Input records:
BEGIN
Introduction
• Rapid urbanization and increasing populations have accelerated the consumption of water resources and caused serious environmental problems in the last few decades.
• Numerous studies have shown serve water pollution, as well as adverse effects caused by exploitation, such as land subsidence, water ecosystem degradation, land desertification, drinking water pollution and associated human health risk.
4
END
BEGIN
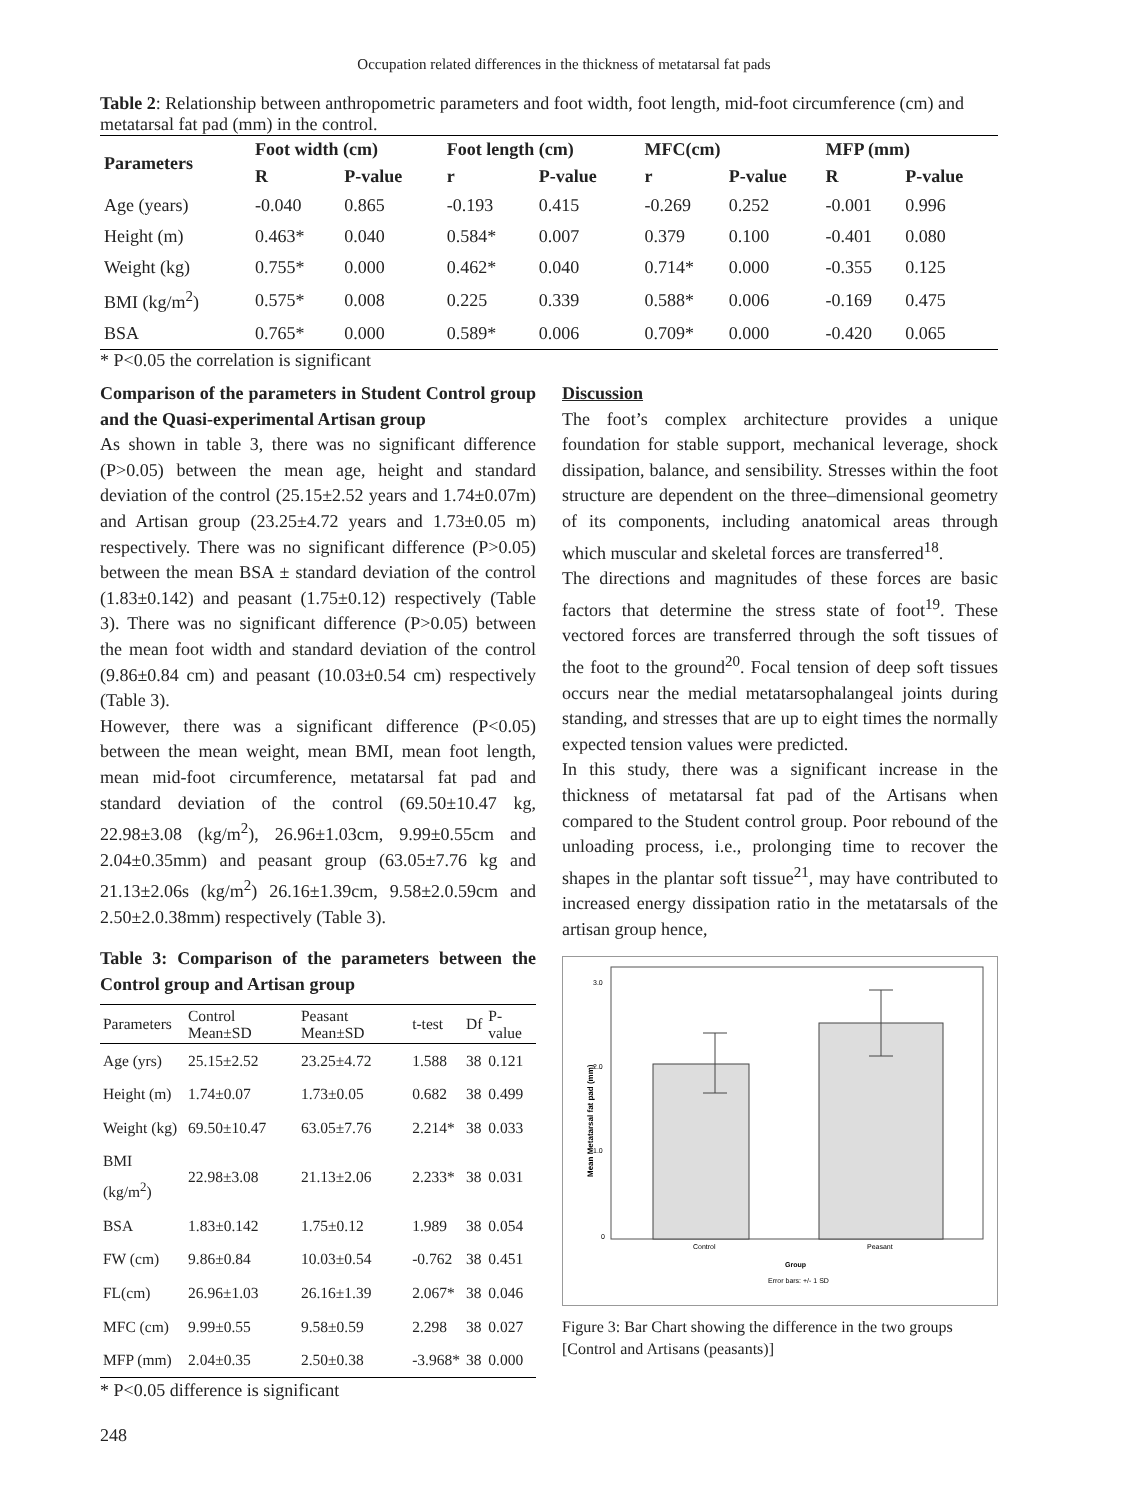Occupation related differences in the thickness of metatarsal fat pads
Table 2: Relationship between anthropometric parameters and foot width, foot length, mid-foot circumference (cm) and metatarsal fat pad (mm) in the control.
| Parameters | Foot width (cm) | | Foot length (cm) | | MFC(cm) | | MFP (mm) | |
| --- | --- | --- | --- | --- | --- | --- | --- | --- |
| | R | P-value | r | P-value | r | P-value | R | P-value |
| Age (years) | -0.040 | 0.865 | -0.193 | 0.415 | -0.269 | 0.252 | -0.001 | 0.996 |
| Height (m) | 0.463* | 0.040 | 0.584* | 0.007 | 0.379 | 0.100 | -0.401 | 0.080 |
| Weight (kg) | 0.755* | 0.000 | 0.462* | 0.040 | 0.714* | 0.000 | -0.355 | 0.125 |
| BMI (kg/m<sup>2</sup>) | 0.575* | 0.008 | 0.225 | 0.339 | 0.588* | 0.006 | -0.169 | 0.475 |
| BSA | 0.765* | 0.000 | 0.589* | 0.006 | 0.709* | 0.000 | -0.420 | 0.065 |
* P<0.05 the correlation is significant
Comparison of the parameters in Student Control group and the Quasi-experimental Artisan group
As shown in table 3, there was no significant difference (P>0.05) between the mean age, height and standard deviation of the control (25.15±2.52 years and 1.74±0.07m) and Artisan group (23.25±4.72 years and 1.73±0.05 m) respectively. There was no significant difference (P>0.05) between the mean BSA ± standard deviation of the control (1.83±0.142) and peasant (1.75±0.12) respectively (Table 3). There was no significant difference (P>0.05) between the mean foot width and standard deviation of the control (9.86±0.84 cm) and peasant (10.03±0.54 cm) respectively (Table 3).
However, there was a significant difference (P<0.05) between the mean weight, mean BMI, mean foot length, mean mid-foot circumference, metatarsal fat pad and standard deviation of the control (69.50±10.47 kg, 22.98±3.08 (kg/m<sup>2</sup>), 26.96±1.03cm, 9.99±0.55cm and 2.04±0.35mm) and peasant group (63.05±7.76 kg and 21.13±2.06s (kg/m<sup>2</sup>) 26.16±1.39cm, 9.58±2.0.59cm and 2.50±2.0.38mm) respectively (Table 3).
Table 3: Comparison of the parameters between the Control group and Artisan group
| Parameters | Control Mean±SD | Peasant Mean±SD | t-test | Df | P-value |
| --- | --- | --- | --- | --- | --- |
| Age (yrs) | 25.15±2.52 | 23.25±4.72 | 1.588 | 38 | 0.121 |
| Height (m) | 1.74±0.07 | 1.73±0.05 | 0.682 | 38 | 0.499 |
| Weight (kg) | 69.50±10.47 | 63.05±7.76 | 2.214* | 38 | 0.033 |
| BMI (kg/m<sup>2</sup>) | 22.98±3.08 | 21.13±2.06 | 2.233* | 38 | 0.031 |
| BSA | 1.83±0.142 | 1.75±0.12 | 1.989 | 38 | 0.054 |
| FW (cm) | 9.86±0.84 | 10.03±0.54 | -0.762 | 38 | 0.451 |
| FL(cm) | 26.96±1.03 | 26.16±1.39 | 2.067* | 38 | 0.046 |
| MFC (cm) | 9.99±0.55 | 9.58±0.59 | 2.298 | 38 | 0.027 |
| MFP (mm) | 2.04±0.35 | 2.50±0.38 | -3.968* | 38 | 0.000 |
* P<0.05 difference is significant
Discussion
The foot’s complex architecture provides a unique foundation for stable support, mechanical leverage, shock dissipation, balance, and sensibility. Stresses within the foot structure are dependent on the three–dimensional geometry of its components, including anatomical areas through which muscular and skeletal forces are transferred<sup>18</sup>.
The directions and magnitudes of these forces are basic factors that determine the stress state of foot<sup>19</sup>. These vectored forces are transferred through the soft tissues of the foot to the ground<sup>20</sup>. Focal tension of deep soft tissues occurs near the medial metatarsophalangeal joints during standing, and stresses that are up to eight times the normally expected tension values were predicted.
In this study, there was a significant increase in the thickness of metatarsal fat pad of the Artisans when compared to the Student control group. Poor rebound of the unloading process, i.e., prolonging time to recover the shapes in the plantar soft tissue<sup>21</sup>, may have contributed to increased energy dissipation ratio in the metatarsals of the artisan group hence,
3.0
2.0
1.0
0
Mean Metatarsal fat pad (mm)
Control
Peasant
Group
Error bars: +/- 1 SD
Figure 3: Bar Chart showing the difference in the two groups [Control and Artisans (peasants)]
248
END
Work item:
Your answer should be the lines above from the one containing "Df | P-value |" through the one containing "The foot’s complex", copied exactly and with both ends kept.

Solution to the exercise:
| Parameters | Control Mean±SD | Peasant Mean±SD | t-test | Df | P-value |
| --- | --- | --- | --- | --- | --- |
| Age (yrs) | 25.15±2.52 | 23.25±4.72 | 1.588 | 38 | 0.121 |
| Height (m) | 1.74±0.07 | 1.73±0.05 | 0.682 | 38 | 0.499 |
| Weight (kg) | 69.50±10.47 | 63.05±7.76 | 2.214* | 38 | 0.033 |
| BMI (kg/m<sup>2</sup>) | 22.98±3.08 | 21.13±2.06 | 2.233* | 38 | 0.031 |
| BSA | 1.83±0.142 | 1.75±0.12 | 1.989 | 38 | 0.054 |
| FW (cm) | 9.86±0.84 | 10.03±0.54 | -0.762 | 38 | 0.451 |
| FL(cm) | 26.96±1.03 | 26.16±1.39 | 2.067* | 38 | 0.046 |
| MFC (cm) | 9.99±0.55 | 9.58±0.59 | 2.298 | 38 | 0.027 |
| MFP (mm) | 2.04±0.35 | 2.50±0.38 | -3.968* | 38 | 0.000 |
* P<0.05 difference is significant
Discussion
The foot’s complex architecture provides a unique foundation for stable support, mechanical leverage, shock dissipation, balance, and sensibility. Stresses within the foot structure are dependent on the three–dimensional geometry of its components, including anatomical areas through which muscular and skeletal forces are transferred<sup>18</sup>.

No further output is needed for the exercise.